Moody's warning on U.S. rating extends to some munis
Sept 11 |
Sept 11 (Reuters) - If Moody's Investors Service strips the United States of its triple-A credit rating, a possibility the rating agency warned of on Tuesday, the ratings of three states and dozens of local governments could also be affected.
Moody's put federal officials on notice that unless they agree on a plan to tame the nation's debt load, the U.S.'s rating could be downgraded a notch to Aa1 next year.
A downgrade could negatively affect the Aaa ratings of states, cities, counties, school districts and other debt issuers that Moody's has identified as having substantial links to the U.S. government in terms of federal employment and procurement, and Medicaid, the state and federal funded healthcare program for the poor.
"If the U.S. rating is downgraded then we have to answer the question, 'which states and local governments have enough links to the U.S. government so that their ratings should not be higher,'" said Naomi Richman, a Moody's analyst.
A previous downgrade warning for the nation in 2011 triggered a review of a slew of municipal credits by Moody's, which in December finalized negative outlooks on the Aaa ratings for Maryland, New Mexico and Virginia, along with 36 local governments. The rating agency at that time noted those issuers would not likely retain their top ratings should the United States be downgraded.
But Moody's analysts said on Tuesday that downgrades would not be automatic and would instead occur on a case-by-case basis.

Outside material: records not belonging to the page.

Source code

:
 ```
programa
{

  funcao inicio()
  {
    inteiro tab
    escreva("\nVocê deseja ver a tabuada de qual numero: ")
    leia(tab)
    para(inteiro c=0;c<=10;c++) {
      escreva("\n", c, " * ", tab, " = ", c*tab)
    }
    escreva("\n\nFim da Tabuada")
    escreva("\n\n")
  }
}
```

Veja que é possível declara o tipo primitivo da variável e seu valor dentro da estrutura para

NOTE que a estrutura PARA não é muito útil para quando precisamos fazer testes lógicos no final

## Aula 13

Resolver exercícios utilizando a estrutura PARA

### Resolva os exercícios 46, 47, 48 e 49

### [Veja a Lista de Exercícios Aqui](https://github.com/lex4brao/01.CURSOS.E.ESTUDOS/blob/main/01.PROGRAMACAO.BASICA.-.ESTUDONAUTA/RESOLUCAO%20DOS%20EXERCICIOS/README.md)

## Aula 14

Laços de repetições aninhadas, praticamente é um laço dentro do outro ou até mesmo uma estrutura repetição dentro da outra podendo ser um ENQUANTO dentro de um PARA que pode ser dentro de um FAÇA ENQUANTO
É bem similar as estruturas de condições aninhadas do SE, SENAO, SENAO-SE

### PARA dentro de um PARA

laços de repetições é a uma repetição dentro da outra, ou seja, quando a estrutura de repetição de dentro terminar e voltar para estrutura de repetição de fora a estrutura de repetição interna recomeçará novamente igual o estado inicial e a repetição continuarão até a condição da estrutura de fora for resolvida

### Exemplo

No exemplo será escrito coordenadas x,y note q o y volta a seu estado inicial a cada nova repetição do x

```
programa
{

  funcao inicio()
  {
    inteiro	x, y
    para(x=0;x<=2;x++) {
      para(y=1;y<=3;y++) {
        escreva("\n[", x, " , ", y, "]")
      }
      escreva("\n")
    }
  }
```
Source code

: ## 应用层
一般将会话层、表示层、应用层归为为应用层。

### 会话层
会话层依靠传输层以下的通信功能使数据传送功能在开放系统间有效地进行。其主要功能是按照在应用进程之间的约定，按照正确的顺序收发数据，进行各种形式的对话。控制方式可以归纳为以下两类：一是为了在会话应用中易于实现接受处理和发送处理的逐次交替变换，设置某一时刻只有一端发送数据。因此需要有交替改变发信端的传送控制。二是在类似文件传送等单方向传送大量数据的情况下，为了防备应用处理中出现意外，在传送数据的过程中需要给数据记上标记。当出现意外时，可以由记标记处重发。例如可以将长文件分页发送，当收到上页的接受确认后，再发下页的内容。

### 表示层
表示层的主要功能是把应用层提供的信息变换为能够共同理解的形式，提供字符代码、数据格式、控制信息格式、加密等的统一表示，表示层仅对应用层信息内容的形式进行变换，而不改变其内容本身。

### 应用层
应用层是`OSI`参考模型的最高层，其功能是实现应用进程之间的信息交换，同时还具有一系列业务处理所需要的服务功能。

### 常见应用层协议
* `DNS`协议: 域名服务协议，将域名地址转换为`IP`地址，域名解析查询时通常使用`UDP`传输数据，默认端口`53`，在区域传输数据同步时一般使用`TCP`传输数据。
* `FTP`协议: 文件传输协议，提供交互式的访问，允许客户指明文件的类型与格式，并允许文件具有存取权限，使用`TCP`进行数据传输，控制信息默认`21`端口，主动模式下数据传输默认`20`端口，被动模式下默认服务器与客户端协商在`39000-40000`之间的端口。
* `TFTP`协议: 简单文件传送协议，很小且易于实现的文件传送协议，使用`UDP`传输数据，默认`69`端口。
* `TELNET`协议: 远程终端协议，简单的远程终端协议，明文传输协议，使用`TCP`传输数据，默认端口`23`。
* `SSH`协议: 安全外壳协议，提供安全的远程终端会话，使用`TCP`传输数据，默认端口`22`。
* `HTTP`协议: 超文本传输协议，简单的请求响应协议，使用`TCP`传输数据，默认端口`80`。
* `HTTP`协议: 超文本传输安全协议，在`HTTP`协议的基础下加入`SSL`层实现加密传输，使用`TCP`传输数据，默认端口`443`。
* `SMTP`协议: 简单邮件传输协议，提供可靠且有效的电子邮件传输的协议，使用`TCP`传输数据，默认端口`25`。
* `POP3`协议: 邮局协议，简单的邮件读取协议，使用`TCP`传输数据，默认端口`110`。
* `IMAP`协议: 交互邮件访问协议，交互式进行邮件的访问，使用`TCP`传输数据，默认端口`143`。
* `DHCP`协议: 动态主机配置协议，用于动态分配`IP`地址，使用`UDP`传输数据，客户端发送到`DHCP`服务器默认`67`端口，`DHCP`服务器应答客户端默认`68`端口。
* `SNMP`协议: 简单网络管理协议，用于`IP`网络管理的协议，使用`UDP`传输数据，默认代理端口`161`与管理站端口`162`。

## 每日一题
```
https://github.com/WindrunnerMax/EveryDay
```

Most of the local governments are in Maryland and Virginia, which have large concentrations of federal workers and companies that do business with the U.S. government. Others are in Texas, Colorado, Alabama, Missouri, Indiana, Pennsylvania, Oklahoma and New Mexico.
Bob Kurtter, a Moody's analyst, said some muni ratings may be under pressure even if the United States retains its triple-A rating and slashes its budget. For example, deep federal defense spending cuts could negatively affect Maryland and Virginia, he said. On the other hand, federal officials could decide instead to drastically reduce spending on social programs, which would affect other muni credits.
The impact of federal spending cuts could also spread to muni credits that are rated below Aaa, Richman said.
Standard & Poor's Ratings Services' downgrade of the United States to AA-plus with a negative outlook from AAA in August 2011 did not result in any negative outlooks or rating cuts for top-rated states and local governments, according to Steve Murphy, an S&P managing director.
However, he said the rating agency will be examining how future federal spending reductions will affect municipal debt issuers once details of those cuts are known.